The outbound wormhole to class 5 w-space has already been stressed so that it is sitting below half mass, which could mean that whatever has passed this way has been and gone, or that the wormhole is in the process of being collapsed. As I resolved the wormhole before podding the Cheetah earlier, and it is still here, I feel safe in assuming that there is no one actively trying to crash the connection. This just means that I'm unlikely to find activity, but I'm going to take a look anyway.
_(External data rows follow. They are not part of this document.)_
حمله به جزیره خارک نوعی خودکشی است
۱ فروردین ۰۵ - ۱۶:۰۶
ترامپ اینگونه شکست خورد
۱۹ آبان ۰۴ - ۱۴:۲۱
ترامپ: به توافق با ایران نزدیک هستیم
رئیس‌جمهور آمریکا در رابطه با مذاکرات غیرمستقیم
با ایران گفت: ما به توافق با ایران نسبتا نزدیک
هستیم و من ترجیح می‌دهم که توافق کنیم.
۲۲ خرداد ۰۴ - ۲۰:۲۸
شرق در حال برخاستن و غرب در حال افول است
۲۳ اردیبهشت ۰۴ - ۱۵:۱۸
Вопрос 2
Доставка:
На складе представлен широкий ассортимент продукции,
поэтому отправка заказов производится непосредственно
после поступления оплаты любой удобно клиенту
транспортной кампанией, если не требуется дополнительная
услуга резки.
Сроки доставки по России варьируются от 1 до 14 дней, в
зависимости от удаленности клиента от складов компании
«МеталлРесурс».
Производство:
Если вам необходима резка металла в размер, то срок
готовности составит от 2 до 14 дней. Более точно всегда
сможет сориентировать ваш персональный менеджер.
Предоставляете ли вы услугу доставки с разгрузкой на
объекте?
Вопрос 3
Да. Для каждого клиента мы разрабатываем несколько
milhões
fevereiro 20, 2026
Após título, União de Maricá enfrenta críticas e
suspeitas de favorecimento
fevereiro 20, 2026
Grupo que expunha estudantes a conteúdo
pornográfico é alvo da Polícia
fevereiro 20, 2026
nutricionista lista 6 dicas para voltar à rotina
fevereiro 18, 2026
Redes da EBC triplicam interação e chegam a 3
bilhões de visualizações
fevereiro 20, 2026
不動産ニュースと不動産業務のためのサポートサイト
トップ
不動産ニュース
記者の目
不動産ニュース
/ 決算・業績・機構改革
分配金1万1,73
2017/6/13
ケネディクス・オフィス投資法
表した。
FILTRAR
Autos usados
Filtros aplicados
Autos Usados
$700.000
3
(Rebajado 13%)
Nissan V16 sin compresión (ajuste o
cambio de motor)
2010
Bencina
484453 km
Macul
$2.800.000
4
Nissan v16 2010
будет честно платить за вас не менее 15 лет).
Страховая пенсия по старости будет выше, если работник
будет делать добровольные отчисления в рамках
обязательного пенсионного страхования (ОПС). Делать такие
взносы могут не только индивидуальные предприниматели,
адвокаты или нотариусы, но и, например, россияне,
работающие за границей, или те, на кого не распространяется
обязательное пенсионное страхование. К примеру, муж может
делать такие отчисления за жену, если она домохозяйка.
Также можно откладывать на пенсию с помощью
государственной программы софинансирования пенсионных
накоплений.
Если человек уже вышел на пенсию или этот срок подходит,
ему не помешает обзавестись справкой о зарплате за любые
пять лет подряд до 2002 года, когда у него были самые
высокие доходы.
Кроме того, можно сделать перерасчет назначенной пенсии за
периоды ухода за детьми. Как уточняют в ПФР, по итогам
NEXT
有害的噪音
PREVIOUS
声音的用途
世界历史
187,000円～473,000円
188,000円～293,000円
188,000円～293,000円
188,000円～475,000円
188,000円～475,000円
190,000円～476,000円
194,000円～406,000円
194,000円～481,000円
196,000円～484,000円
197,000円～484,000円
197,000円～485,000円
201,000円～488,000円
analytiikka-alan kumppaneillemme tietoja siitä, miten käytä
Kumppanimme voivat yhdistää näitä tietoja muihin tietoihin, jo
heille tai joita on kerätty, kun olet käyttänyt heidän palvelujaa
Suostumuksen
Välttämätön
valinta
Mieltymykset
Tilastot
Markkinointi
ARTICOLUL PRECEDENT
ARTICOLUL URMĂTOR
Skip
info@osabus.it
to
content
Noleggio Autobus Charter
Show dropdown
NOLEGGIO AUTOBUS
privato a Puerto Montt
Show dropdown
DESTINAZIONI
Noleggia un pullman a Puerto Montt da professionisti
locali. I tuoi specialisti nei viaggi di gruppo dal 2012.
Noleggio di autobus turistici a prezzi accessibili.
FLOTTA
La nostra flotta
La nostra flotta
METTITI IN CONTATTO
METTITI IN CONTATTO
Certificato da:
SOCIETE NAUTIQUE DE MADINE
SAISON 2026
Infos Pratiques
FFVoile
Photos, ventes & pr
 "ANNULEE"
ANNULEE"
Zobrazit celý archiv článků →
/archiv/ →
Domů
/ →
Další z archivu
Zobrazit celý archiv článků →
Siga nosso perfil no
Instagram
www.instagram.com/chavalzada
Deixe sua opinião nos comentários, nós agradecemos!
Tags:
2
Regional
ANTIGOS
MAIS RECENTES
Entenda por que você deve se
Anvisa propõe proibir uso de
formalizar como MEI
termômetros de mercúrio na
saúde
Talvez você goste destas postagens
Another Orca and tower are in range of d-scan from the K162 in C5a, and with just one planet also in range it is trivial to find the pair of them. Naturally, the Orca is unpiloted, and sweeping the rest of the system also finds nothing of interest. I'm tempted not to scan, particularly as C5 w-space has a tendency to lead to more C5 w-space, but I would be remiss not to at least see what's out there. And two anomalies and three signatures is far from a chore to resolve, particularly as I already know one of the signatures, and in no time I have ignored a radar site and am staring at the inevitable H296 connection.

I found it, I may as well use it, and I jump through the wormhole to C5b. D-scan is clear, and as quickly as I launch probes I recall them again. Opening the system map to arrange my probes for a blanket scan has me realise that no planets are out of range, so what I see on d-scan is what I get, and I fear for my sanity in scanning an unoccupied and inactive class 5 w-space system this late in the evening. I should get back home, and not just because my glorious leader, back from running logistics, has a couple of pilots flitting around our neighbouring C3.

A Cheetah covert operations boat looks to be scanning C3a, and a shuttle is somewhere in the system, a somewhere that isn't the tower. I head back across C5a to low-sec and return to C3a, where I update d-scan to see if I can help find either ship. Yes, yes I can, but not with d-scan. As I sit under the session change cloak on the U210 the shuttle appears, dropping out of warp about twenty kilometres from the wormhole, and from me, which puts it nicely in warp disruption range. And as the session change cloak doesn't burden my ship with a recalibration delay I even have a chance of catching the shuttle.

Knowing I need to be quick, I shed the session change cloak and activate my sensor booster immediately. My timing looks to be good, as my first attempt to lock on to the shuttle is met with warp interference, so it hasn't even stopped yet. But despite this giving my second attempt maximum time to get a lock, and having a sensor-boosted targeting system, the shuttle still turns and warps away before I can stop it. I know shuttles are agile, but I didn't think it would turn on a sixpence like that.

The shuttle disappears for a minute before returning to drop on top of the wormhole this time, jumping to low-sec after it lands. I see no point in giving chase, given that I couldn't lock the shuttle in better circumstances, but I can't resist waiting on the wormhole with my sensor booster active in case he comes back. Which he doesn't. I give him a few minutes, during which I update d-scan in case of surprises, but all I end up doing is watch a wormhole wobble. I think I've had all the fun I'm going to have this evening. I turn my ship around, warp across C3a, and jump home to hide and go to sleep.